Guide to Personal Financial Freedom
Planning
The first step on the path to financial freedom is setting goals with specific time frames. Create a personal financial plan and a budget to reach your goals. Some goals will be immediate; others must have a future date. Both types require that you examine your income and your earning capacity, then figure out how to use your income to reach your goals.
Budgeting
To develop a budget, record all of your spending for each month. Include housing, utilities, food at home and outside, clothing (purchases and cleaning), transportation, debts, insurance, entertainment, furniture and household furnishings. List personal care and beauty products, along with miscellaneous expenses like pet care. Calculate how much you spend monthly and annually in each category.
- Choose to Save: calculate and compare interest rates and costs.

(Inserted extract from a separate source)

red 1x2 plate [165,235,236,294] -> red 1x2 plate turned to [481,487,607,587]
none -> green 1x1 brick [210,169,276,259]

- Wesabe: budgeting help and tips.
- Budget Tracker: online budget tracker.
- Excel templates: Microsoft Excel budget spreadsheets.
Thrift
If your income is only enough to meet your current expenses, you need a plan to reduce expenses or ways to increase your earnings. Saving money is less difficult than increasing income for most people. The least painful way to save money for financial goals is to develop habits that increase your cash flow bottom line instead of reducing it.
Look at the biggest recurring expenses for most people: housing and utilities, food, and clothing. Reduce or eliminate one budget item in these categories for three months. If you eat out three times a week, reduce that to once a month for just three months. If you are spending $100.00 per month on entertainment, replace one paid expenditure with one free one every week until you cut your outflow by half or more, depending on your goals. Watch for sales on recurring expense items and delay your purchases until the price is right.
- Six Steps to Six-Figure Savings: learn how to develop savings habits.
- 66 Ways to Save Money: painless savings.
- Cheapest Days to Buy Certain Items: sales and bargains by day.
- Bankrate tips: some expenses that you should avoid cutting.
- Dollar Stretcher: weekly money saving tips newsletter.
Retirement
Investing a portion of your savings is a great way to reach financial goals more quickly and to accumulate funds for retirement. It is also important to know how much income you can expect from Social Security. Before you jump into the investment arena, do some research and develop a plan that gives you a good rate of return with the least risk of loss.
- Investopedia: learn investing basics.
- Top 10 Ways to Prepare for Retirement: planning for retirement at any age.
- Financial Planning and Retirement: financial planning before and after retirement.
A person that starts saving for retirement at age 25 could accumulate a million dollars by age 65. One of the keys to making investing work for you is to reinvest your earnings along with the amount that you have set aside. This way, your earnings increase without requiring a larger portion of your budget.